As an aside, I saw a Marple or Poirot adaptation last year on TV in which Tuppence was one of the characters – played by Greta Scaachi, something of a secret drinker and definitely jaded, which suggests that in some strange way there was more mileage in these two characters than there ever was in the more famous Christie creations.
June 21st, 2007 at 1:58 pm
Hi Kevin,
I didn’t mean to suggest as strongly as you took me to say that Tommy & Tuppence were jaded. In N or M?, they are starting to feel some aches and pains, but rather than jaded, I saw them as frustrated and antsy that they weren’t being called upon to help with the new war effort. Which is to say, World War II.

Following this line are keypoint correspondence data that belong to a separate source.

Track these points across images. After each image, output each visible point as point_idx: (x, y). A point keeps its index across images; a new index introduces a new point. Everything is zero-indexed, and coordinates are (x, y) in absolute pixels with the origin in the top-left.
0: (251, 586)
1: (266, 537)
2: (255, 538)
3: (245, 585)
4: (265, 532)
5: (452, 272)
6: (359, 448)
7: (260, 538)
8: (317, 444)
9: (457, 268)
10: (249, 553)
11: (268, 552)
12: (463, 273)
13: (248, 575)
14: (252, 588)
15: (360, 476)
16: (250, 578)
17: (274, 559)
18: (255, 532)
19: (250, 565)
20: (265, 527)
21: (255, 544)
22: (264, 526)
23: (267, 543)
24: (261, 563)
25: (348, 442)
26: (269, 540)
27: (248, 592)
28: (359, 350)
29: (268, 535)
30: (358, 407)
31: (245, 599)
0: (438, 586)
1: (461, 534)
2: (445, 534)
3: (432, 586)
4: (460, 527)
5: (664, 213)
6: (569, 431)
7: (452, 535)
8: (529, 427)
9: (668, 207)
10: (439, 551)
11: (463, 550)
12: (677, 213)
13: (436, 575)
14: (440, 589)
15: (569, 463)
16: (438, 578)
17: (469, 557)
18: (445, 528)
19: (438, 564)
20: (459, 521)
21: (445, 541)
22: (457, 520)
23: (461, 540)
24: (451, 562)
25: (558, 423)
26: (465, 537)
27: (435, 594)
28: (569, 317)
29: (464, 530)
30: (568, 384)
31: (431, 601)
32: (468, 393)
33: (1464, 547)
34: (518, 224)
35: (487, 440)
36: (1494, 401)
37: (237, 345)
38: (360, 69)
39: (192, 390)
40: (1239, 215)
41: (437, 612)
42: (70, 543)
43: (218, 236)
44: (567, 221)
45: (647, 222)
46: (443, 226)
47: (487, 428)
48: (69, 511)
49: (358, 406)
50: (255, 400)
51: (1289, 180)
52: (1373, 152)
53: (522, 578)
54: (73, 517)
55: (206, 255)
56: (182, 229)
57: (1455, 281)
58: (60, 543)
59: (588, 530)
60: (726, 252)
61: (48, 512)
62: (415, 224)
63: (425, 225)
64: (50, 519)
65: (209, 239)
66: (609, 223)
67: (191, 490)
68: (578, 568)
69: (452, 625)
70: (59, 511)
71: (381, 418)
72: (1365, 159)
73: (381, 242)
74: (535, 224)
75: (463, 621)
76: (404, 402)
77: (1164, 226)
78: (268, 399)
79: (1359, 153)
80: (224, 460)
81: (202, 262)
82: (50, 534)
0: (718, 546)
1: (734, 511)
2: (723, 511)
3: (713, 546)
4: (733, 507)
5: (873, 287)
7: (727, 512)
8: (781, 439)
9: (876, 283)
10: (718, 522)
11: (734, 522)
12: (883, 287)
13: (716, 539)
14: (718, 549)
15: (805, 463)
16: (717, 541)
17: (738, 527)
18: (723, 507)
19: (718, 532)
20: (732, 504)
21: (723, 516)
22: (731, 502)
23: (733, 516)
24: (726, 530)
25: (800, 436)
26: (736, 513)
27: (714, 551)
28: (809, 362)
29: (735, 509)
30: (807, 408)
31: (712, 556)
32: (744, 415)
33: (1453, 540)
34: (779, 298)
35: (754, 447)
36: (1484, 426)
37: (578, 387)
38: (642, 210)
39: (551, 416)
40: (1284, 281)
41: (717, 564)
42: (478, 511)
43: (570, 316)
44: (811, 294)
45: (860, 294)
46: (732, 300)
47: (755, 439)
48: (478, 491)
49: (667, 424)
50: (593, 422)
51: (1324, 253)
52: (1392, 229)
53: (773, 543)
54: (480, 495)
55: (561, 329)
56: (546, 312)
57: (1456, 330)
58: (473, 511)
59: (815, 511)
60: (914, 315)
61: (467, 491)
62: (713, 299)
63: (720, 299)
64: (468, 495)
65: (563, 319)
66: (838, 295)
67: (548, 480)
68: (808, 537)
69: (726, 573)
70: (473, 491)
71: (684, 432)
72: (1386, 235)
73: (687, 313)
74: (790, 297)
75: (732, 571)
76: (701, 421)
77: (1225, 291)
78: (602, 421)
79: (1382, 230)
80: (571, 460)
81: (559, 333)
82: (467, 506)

On the other hand, I don’t know how they felt about the world in their later adventures, and it was certainly a few years later by then. I read one of the last two, don’t remember which one, but I do remember not liking it at all.
I have heard rumors that the recent Christie adaptations had converted Tuppence into a secret tippler, and that I definitely don’t remember in the books. If it’s so, I plan to either stay far away, or (and I can do this) convince myself that it’s another character altogether, and not Agatha Christie’s.
June 21st, 2007 at 2:17 pm
Steve, I’ve just done some research and the adaptation I’m talking about is “By the Pricking of My Thumbs”, rechristened for TV in 2006 as “Marple: By the Pricking of My Thumbs”, and yes, it becomes a vehicle for Miss Marple with Tommy (Anthony Andrews) and Tuppence (Scaachi) as grateful hangers on. I’m assuming this is because the Poirot and Marple brands have been running out of source material. Unfortunate.
October 6th, 2010 at 11:53 am
please iwant to know what is the meaning of n or m
October 6th, 2010 at 4:55 pm
According to Wikipedia: The title is taken from a catechism in the Book of Common Prayer which asks, “What is your Christian name? Answer N. or M.”
In terms of the plot, also from Wikipedia, but amplifying my own description:
“The duo begin a search for a German agent who may have infiltrated British command. Another British agent that was following these Germans left a cryptic message on his deathbed: “N or M. Song Susie”. Grant knew that “Song Susie” stood for Sans Souci, a hotel in Leahampton, and N and M were two German spies, one male and one female. Tommy is to go to Sans Souci to investigate whether N, M or both are at the hotel and to figure out their identities.”